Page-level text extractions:
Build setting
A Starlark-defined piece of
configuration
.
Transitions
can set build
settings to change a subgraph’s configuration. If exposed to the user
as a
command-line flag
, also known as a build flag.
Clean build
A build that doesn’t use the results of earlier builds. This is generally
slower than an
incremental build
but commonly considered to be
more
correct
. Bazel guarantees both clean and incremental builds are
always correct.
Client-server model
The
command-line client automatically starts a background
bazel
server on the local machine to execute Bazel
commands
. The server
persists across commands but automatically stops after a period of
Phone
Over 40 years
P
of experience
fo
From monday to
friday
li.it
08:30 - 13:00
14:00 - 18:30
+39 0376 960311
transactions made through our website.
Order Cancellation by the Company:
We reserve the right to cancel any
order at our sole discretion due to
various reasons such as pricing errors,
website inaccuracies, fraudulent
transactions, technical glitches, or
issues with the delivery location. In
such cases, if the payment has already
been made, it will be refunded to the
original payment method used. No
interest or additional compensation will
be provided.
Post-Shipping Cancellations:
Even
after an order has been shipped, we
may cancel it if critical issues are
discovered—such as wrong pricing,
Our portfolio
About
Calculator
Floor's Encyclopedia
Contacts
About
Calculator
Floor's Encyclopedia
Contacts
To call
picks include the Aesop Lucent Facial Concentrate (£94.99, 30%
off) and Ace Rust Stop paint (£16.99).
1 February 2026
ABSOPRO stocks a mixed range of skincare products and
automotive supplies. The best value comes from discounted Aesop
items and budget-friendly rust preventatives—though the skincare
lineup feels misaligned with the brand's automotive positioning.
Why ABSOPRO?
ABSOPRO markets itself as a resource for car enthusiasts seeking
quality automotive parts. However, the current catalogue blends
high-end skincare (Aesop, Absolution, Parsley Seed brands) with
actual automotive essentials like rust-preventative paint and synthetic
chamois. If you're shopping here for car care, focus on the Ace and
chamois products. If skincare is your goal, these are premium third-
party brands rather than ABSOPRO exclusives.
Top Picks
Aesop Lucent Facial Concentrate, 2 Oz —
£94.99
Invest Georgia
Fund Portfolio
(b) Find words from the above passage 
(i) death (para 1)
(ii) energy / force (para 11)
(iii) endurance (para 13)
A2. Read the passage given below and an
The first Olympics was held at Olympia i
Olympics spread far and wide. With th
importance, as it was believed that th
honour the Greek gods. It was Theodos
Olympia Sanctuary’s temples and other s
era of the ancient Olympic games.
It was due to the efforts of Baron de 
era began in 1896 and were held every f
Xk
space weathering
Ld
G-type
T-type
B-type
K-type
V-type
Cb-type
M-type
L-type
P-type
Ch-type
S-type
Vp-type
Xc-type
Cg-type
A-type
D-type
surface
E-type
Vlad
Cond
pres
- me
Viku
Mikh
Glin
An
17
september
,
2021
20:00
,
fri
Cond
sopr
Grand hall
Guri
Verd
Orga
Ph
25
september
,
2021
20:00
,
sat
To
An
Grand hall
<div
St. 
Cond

**Instructions for the task**
Select all lines with the word "that" from the entries above.

**Result for this task**
A build that doesn’t use the results of earlier builds. This is generally
importance, as it was believed that th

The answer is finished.